SOURCE DATA:
- Opening Delimiter -
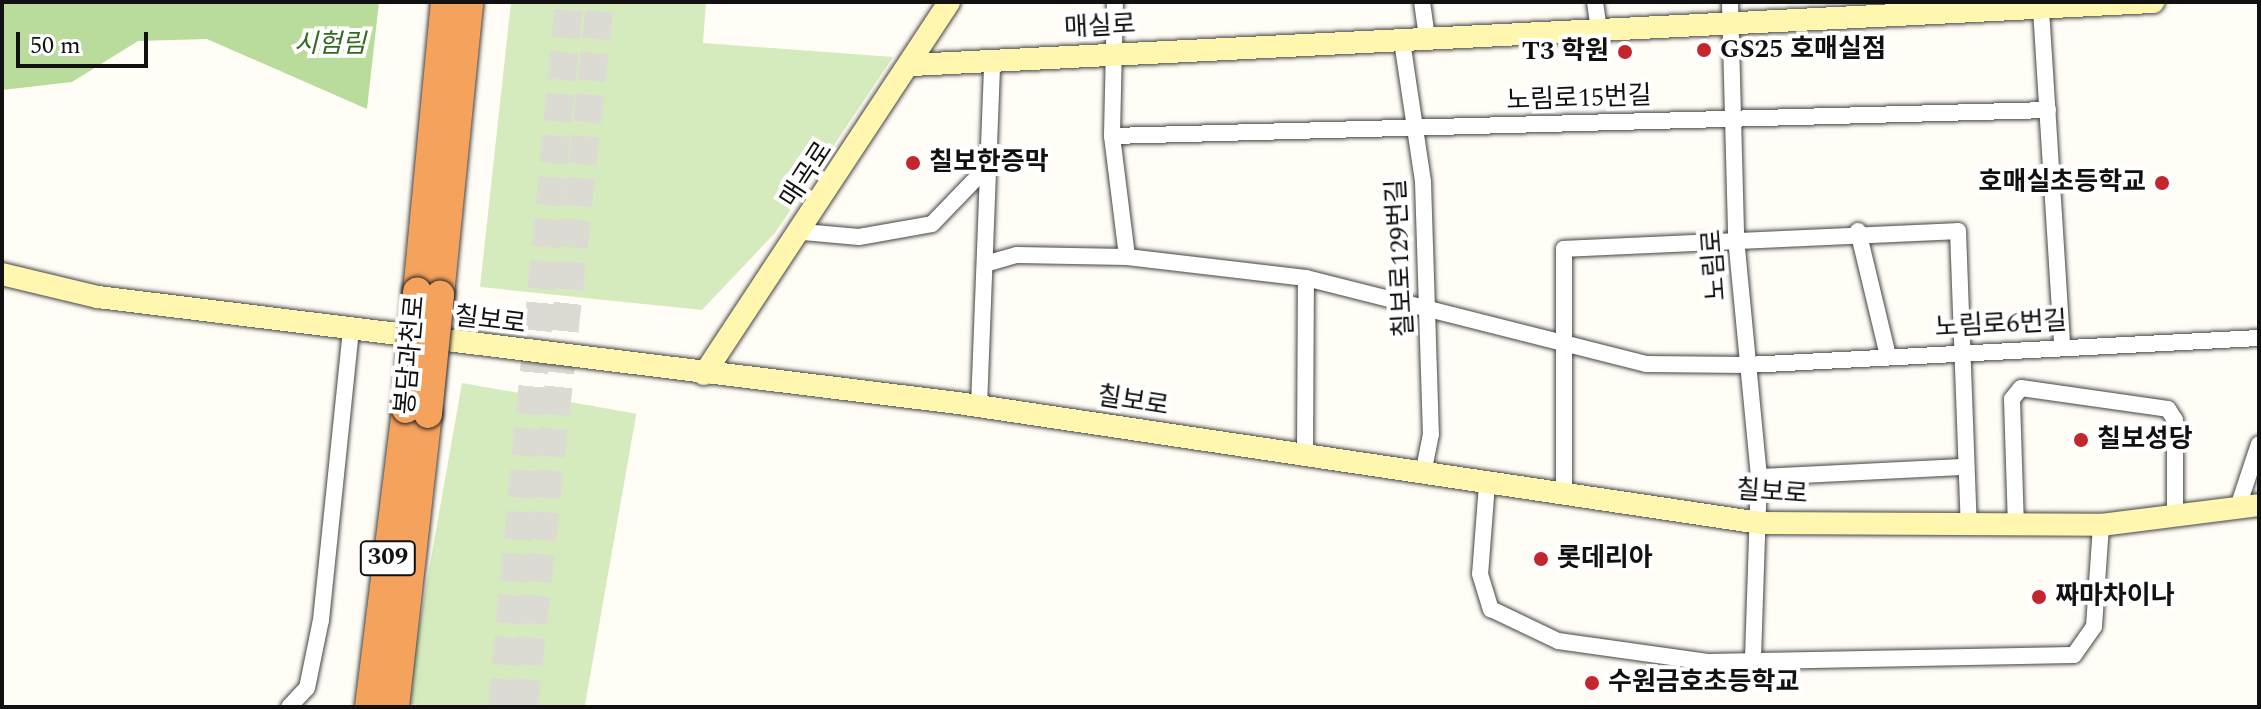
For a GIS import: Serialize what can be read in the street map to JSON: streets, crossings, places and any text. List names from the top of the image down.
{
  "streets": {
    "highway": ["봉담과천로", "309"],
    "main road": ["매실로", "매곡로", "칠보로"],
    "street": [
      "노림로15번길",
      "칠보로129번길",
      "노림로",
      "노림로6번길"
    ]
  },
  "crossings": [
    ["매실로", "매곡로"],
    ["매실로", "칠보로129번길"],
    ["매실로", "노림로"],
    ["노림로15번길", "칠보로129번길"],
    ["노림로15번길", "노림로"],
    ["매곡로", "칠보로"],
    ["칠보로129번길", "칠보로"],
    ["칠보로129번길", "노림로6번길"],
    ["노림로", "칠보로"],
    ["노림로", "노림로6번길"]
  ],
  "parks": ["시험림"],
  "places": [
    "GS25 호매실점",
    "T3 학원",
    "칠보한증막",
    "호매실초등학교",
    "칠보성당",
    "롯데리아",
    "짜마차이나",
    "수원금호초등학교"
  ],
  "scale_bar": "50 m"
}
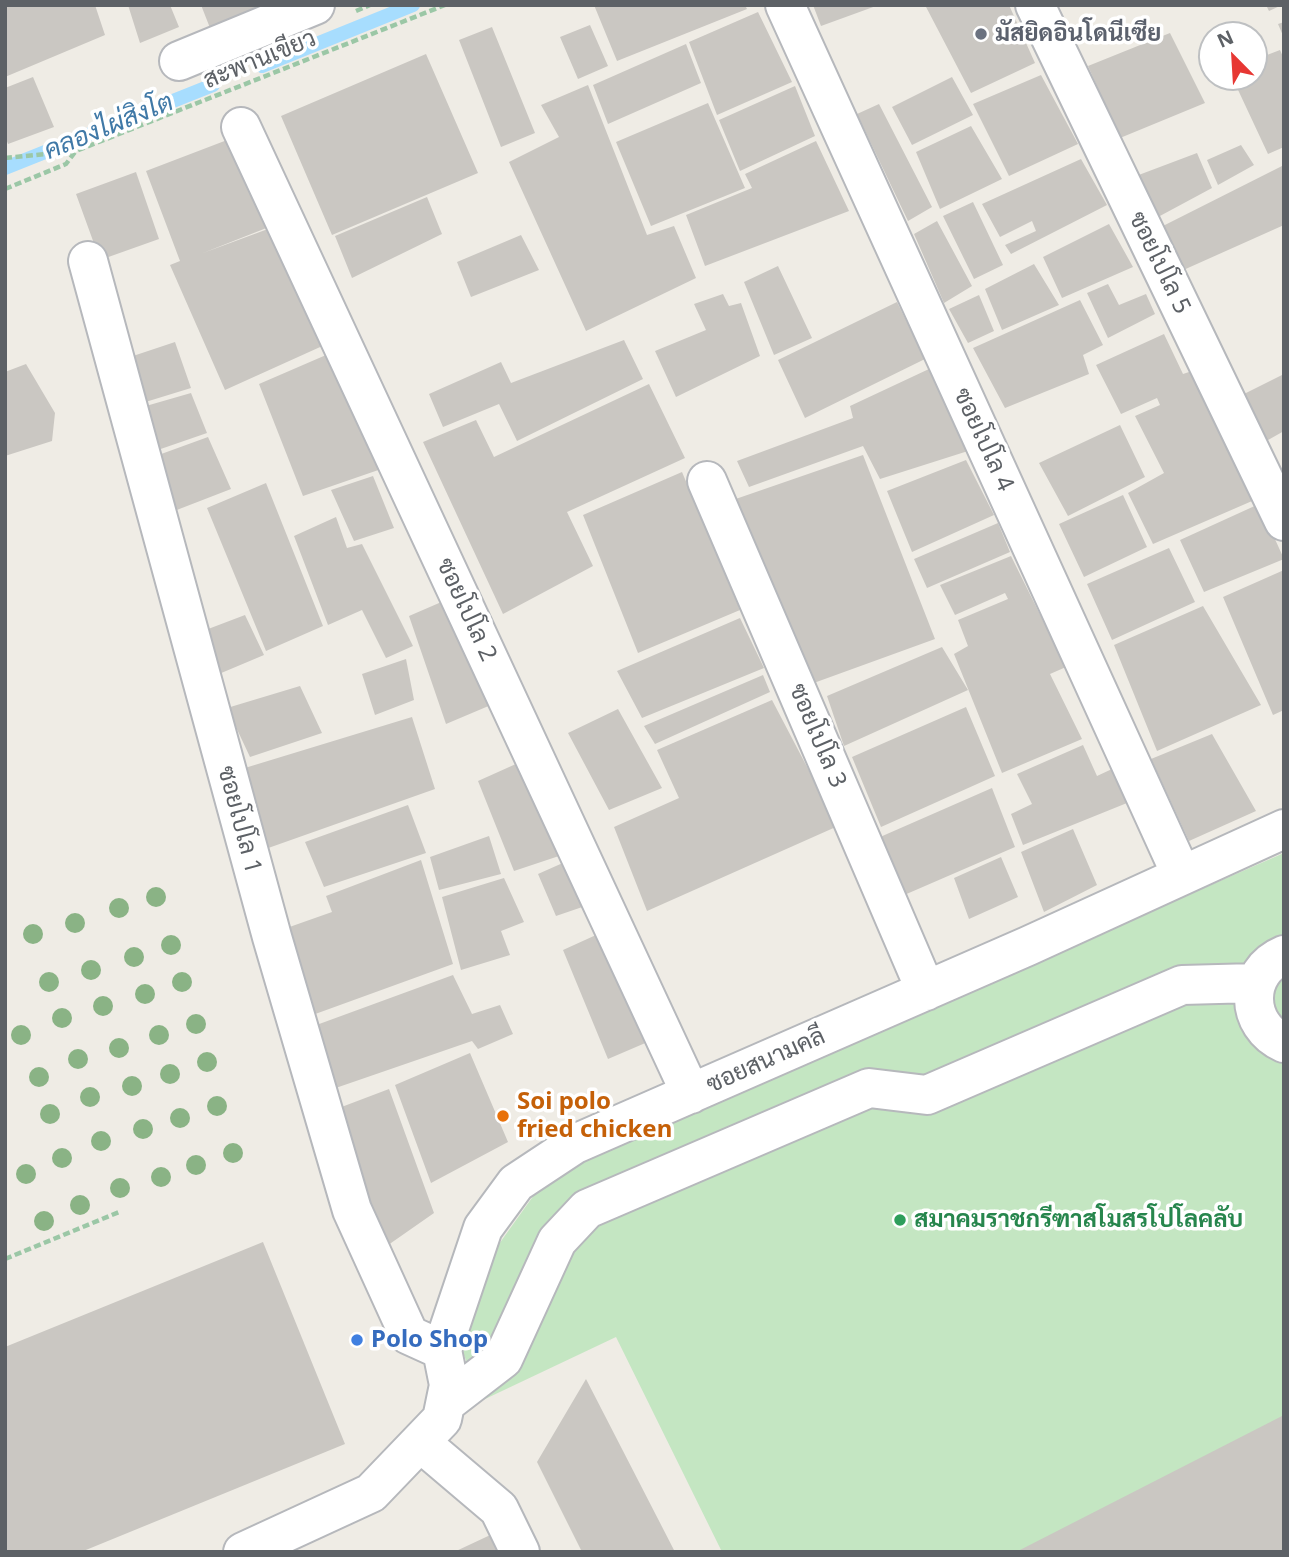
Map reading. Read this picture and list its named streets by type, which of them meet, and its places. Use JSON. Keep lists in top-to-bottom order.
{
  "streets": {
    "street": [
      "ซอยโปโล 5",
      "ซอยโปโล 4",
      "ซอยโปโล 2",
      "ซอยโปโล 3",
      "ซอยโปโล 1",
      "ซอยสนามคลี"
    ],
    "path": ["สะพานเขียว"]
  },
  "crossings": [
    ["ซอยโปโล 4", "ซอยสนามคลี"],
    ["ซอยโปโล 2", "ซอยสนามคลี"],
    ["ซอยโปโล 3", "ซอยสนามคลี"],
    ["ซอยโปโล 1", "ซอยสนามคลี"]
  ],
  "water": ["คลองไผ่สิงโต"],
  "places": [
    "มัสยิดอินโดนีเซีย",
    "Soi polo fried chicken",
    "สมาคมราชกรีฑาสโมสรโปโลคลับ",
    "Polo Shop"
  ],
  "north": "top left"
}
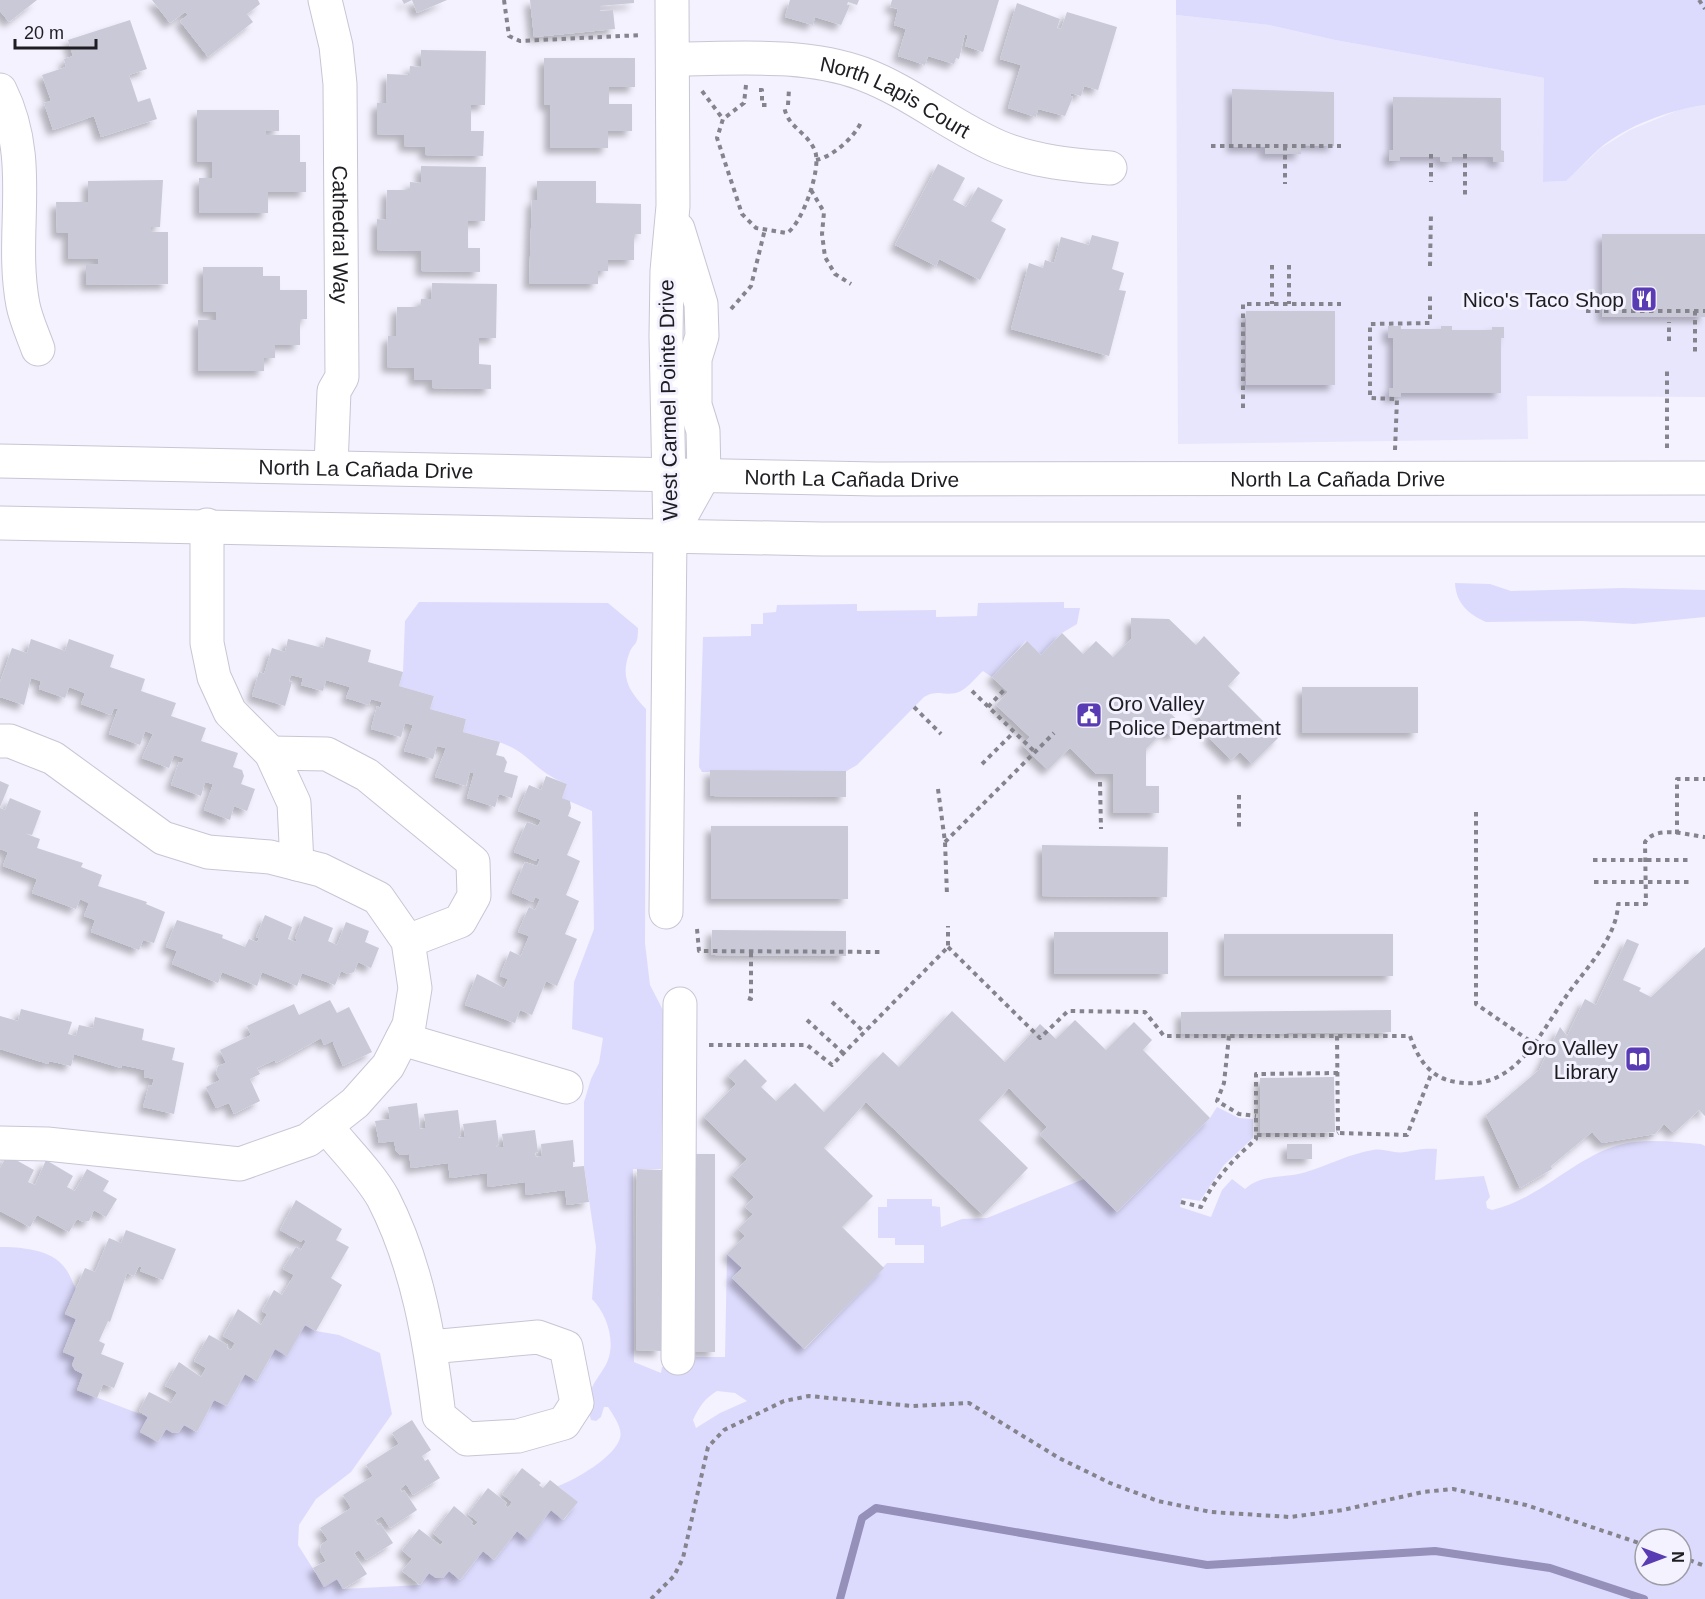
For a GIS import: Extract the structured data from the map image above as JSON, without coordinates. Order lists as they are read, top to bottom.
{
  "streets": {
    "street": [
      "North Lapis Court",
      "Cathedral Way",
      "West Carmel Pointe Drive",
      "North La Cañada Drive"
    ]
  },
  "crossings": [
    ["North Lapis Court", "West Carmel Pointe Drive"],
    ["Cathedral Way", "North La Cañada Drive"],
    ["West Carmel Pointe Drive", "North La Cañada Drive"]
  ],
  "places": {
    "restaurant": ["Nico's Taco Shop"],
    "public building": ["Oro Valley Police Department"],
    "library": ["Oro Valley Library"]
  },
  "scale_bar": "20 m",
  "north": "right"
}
- Closing Delimiter -
PROMPT: With the line containing "For a GIS import: Extract" as the start, transcribe each line through the end of the listing above, exactly and only.

TASK SOLUTION:
For a GIS import: Extract the structured data from the map image above as JSON, without coordinates. Order lists as they are read, top to bottom.
{
  "streets": {
    "street": [
      "North Lapis Court",
      "Cathedral Way",
      "West Carmel Pointe Drive",
      "North La Cañada Drive"
    ]
  },
  "crossings": [
    ["North Lapis Court", "West Carmel Pointe Drive"],
    ["Cathedral Way", "North La Cañada Drive"],
    ["West Carmel Pointe Drive", "North La Cañada Drive"]
  ],
  "places": {
    "restaurant": ["Nico's Taco Shop"],
    "public building": ["Oro Valley Police Department"],
    "library": ["Oro Valley Library"]
  },
  "scale_bar": "20 m",
  "north": "right"
}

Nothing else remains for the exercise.